The image is worth deconstructing a little. We’ve got measurement / accountability in the bar chart at the top. We’ve got inclusive collaboration in the handshake, insights with the electric bulb and an all-seeing eye, which I don’t think is meant to refer to data privacy issues. I’m not sure what the money icon is meant to represent, either, but perhaps I’m being obtuse. One thing is clear. The future of learning is on a screen banged down on a UK-centred globe. The event also guarantees no Zoom fatigue, and a refund is offered if you find the whole thing tedious. A General Ticket costs £160.00: thought leaders don’t come cheap.

Thought leaders are interlopers in the world of education. They really belong in the discourse of business, as reflected in the webpage of Global Thought Leaders . The adjectives say it all: changing, efficient, financial, forward-thinking, sustainable, technological, transparent. Education, however, sits a little uneasily with some of these attributes, and, for that reason, I, personally, find it hard to use the term without irony.

You can check out the list of the World’s Top 30 Education Gurus for 2020 here and it includes some of the usual suspects: Salman Khan, Sugata Mitra, the late Ken Robinson, John Hattie and Dylan William. White men, mostly. For more specifically ELT thought leaders, perhaps we should let them stay anonymous. Guruism, as Paola Rebolledo has reminded us, can be detrimental to our professional health. ‘Become your own guru,’ she calls and I would add, ‘Become your own thought leader’.

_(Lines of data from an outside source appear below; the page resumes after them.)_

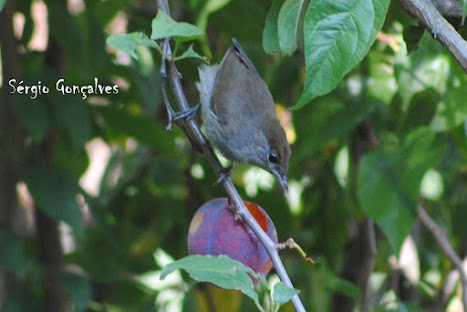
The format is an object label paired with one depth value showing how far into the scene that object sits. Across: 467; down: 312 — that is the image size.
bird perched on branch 4.59
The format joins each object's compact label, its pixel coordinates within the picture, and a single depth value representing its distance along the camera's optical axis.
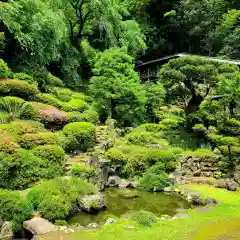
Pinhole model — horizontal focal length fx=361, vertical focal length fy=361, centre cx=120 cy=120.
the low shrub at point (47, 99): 18.50
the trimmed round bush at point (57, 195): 9.05
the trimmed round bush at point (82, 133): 15.37
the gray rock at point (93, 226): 8.41
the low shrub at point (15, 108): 16.09
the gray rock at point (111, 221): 8.66
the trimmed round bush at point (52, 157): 11.62
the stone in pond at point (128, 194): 11.79
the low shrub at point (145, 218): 8.52
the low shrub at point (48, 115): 16.59
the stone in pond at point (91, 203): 9.87
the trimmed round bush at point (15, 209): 8.47
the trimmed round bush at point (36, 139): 12.32
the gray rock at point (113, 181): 13.20
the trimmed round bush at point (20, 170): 10.40
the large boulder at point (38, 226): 7.98
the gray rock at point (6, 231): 8.12
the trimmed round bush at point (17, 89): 17.50
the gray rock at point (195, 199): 10.73
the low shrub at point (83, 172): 11.88
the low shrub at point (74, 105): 19.17
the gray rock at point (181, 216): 9.19
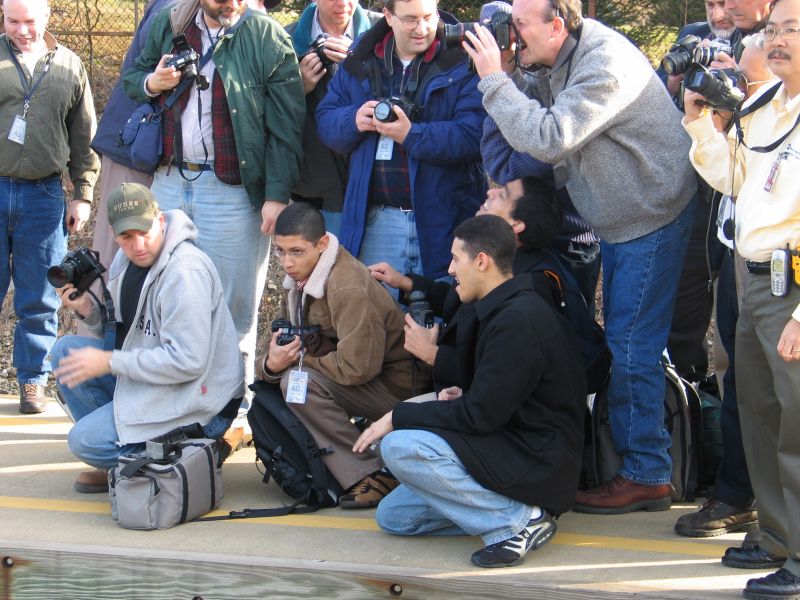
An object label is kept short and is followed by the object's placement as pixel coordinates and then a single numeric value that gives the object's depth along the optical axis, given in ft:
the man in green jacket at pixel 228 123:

You can do this by reading Ayn Rand and ‘Talk like TED’ by Carmine Gallo. You might consider an online course on ‘Becoming a Thought Leader’ (the price includes a shareable certificate) to help you develop a compelling message, build influence, maximize your visibility, and track your impact. Or save money and buy ‘The Thought Leadership Manual: How to Grab Your Clients ….’ (I’ll leave you to complete the title). Find your niche, but focus on tech, that’s my advice.

Happy new year!

Philip

Daub, A. (2020) What Tech Calls Thinking. New York: Farrar, Straus and Giroux.